The coexistence of the slavery south with the free states of the north was a recipe for disaster. Abraham lincolin had not proposed any laws to curb slavery and most politicians were riding on the fence. Political feuds were a bout expanding slavery to the new territories of the west so as to enhance economic security of the south. These new territories were more likely to become Free states, a move that propelled southerners to embrace secessionism. Both leaders of the north and south used Thomas Jefferson ideas listed in his Kentucky resolutions to defend there hard line positions. Slavery indeed was the chief reason for secession. The southerners used state rights as a cover for defending slavery. They used this doctrine of a states right to base many of their grievances. The Constitution aimed at taking a middle ground by juggling the notion of a federal government with the freedom of individual states to govern them.
This doctrine to which the United States was founded became the basis for the South in its quest to block northerners from imposing anti-slavery laws to it. The support of seccession was correlated to the number of plantations in the south and these were the regions that had more slave owners who had more than 100 slaves.
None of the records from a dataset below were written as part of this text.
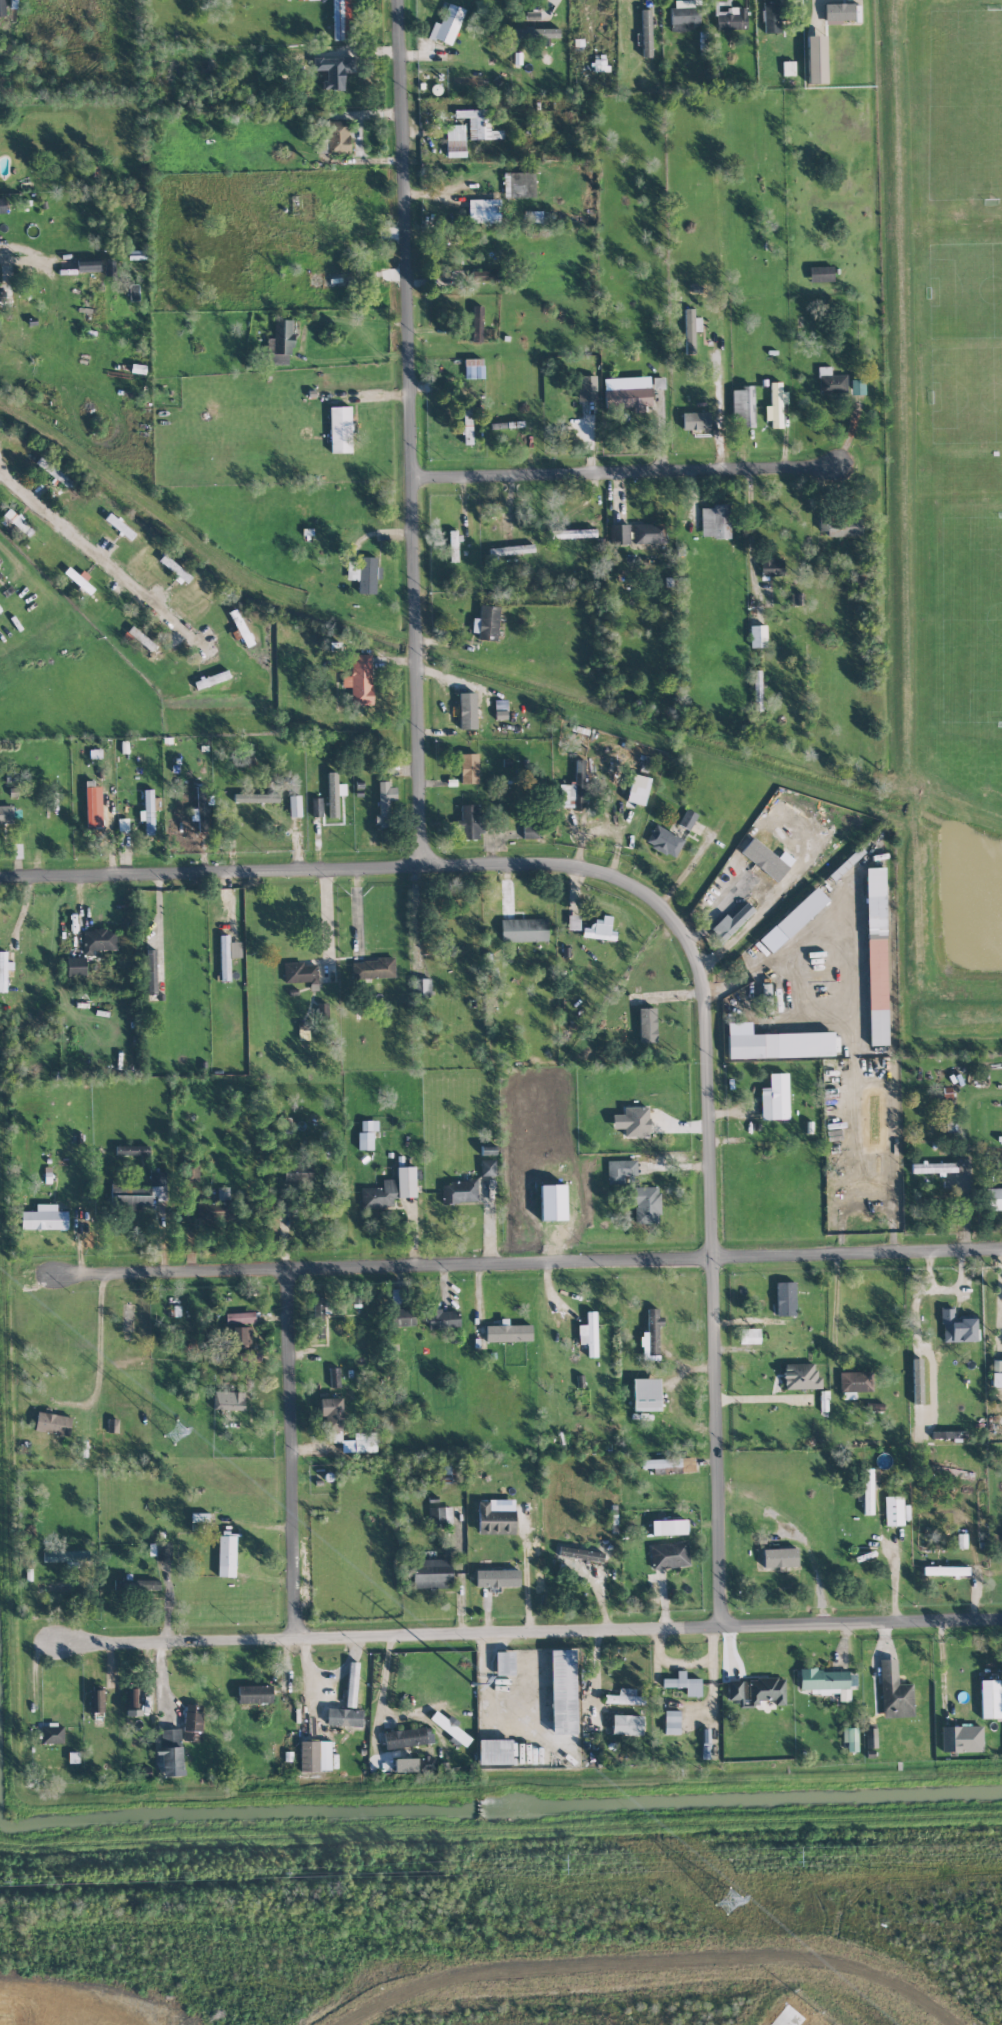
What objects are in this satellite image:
building: (308, 0)
building: (2, 8)
building: (532, 15)
building: (681, 15)
building: (770, 16)
building: (731, 18)
building: (342, 20)
building: (446, 25)
building: (536, 33)
building: (645, 33)
building: (815, 59)
building: (788, 69)
building: (333, 71)
building: (470, 81)
building: (479, 124)
road: (356, 136)
building: (337, 137)
building: (455, 140)
building: (518, 184)
building: (2, 205)
building: (483, 211)
road: (21, 263)
building: (87, 266)
building: (820, 274)
building: (485, 275)
building: (2, 294)
building: (477, 324)
building: (690, 330)
building: (280, 343)
road: (357, 358)
building: (473, 368)
building: (830, 381)
building: (658, 383)
building: (856, 387)
building: (586, 388)
building: (628, 393)
road: (669, 402)
building: (742, 405)
building: (775, 405)
building: (695, 420)
building: (467, 422)
building: (340, 429)
road: (415, 432)
building: (53, 471)
road: (629, 474)
park: (941, 514)
road: (750, 521)
building: (715, 522)
building: (841, 526)
building: (572, 533)
building: (649, 533)
building: (619, 534)
building: (454, 544)
building: (510, 550)
road: (6, 552)
road: (97, 559)
building: (0, 560)
building: (771, 567)
building: (174, 568)
building: (364, 574)
building: (0, 575)
building: (486, 623)
building: (757, 636)
building: (360, 679)
building: (757, 686)
building: (467, 710)
building: (469, 768)
building: (572, 789)
building: (637, 790)
building: (333, 794)
building: (256, 797)
building: (384, 803)
building: (91, 806)
building: (294, 806)
building: (316, 807)
building: (201, 808)
building: (149, 811)
building: (6, 814)
building: (687, 819)
building: (469, 822)
building: (122, 824)
building: (531, 831)
building: (664, 841)
road: (325, 916)
road: (413, 916)
building: (573, 922)
building: (731, 922)
building: (784, 926)
building: (599, 929)
road: (682, 929)
road: (158, 930)
building: (524, 930)
building: (98, 940)
road: (843, 948)
building: (227, 954)
building: (876, 956)
building: (75, 966)
building: (372, 968)
building: (4, 970)
building: (151, 972)
building: (300, 973)
building: (421, 988)
building: (321, 1010)
building: (647, 1025)
building: (775, 1043)
building: (774, 1098)
building: (635, 1121)
building: (283, 1125)
building: (366, 1133)
building: (131, 1150)
building: (487, 1167)
building: (933, 1167)
building: (189, 1169)
building: (621, 1172)
building: (297, 1173)
building: (390, 1190)
building: (459, 1192)
building: (138, 1193)
building: (222, 1194)
building: (993, 1199)
building: (552, 1202)
building: (646, 1204)
road: (865, 1204)
building: (44, 1218)
road: (527, 1265)
road: (943, 1293)
building: (785, 1298)
road: (999, 1298)
road: (835, 1303)
building: (403, 1317)
building: (240, 1318)
building: (442, 1319)
building: (957, 1326)
building: (507, 1332)
building: (588, 1334)
building: (651, 1335)
building: (749, 1336)
building: (241, 1337)
road: (99, 1338)
building: (996, 1372)
building: (800, 1376)
building: (335, 1377)
building: (855, 1381)
building: (646, 1394)
road: (762, 1397)
building: (228, 1400)
building: (331, 1413)
building: (52, 1423)
power tower: (171, 1428)
building: (364, 1442)
road: (292, 1455)
building: (669, 1465)
building: (939, 1470)
building: (448, 1474)
building: (867, 1491)
building: (893, 1510)
building: (440, 1516)
building: (199, 1517)
building: (494, 1520)
building: (671, 1527)
road: (796, 1533)
building: (159, 1550)
building: (580, 1553)
building: (226, 1555)
building: (669, 1555)
building: (779, 1557)
building: (945, 1570)
road: (459, 1572)
building: (431, 1573)
road: (525, 1575)
building: (497, 1578)
road: (893, 1579)
building: (141, 1584)
power tower: (371, 1598)
road: (527, 1633)
building: (504, 1663)
road: (941, 1666)
building: (827, 1681)
building: (683, 1683)
building: (734, 1690)
building: (766, 1690)
building: (562, 1691)
building: (894, 1692)
building: (254, 1694)
building: (625, 1697)
building: (989, 1698)
building: (97, 1700)
building: (344, 1717)
building: (192, 1722)
building: (671, 1722)
building: (626, 1724)
building: (450, 1729)
building: (52, 1734)
building: (407, 1737)
building: (850, 1738)
building: (870, 1738)
building: (954, 1738)
building: (494, 1751)
building: (170, 1752)
building: (314, 1755)
building: (428, 1763)
building: (405, 1764)
power tower: (566, 1764)
power tower: (814, 1856)
power tower: (535, 1865)
power tower: (257, 1874)
power tower: (704, 1880)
To the southerners the notion of equality with blacks coupled with loss of economic prosperity was a worrisome matter. The north and south were different as the south had an agricultural economy based on slavery while the north had an industrial economy based on free labor and was an industrial power. The fear in the south was a bout the abolitionist movement in the north that was growing stronger each day and had the potential to putting down slavery and in effect putting an end to their way of life. The constitution of 1787 provided some legal protection to the institution of slavery and also prohibited the importation of slaves after 1808. By the first half of the nineteenth century, states north of the Mason – Dixon line that is the border between Maryland and Pennsylvania began to outlaw slave labor. This lead to temperament and brewing sectional conflict leading to the Missouri compromise of 1850 where the northern leaders accepted into the Union a new slave state of Missouri, on condition that Maine, another state be a free territory. These are the major primary factors that precipitated the American civil war.
CONCLUSION.
The southern states were agricultural in nature. Hence they relied heavily on slavery as the main means of labor provision. This is what underpinned the high economic growth experienced by these states prior to the crush of the 1850s. Hence when the abolitionist was campaigning for equal rights and equality, these were viewed as a direct threat to there means of survival and wealth creation. The implication of slavery vibrated through the political, social and economic dimension in the relationship between the northern states and the southern states. This was the primary reason for the civil war and these factors made the slide to the civil war inevitable.
REFERENCE.
Nash, G,et al, “The American People, Creating a Nation and a Society Vol 1 to 1877”, sixth edition, Pearson, New York, 2008.
Finlay, J.L. “Pre-Confederation Canada: The Structure of Canadian History to 1867”, Prenice Hall, Scarborough,. 1990.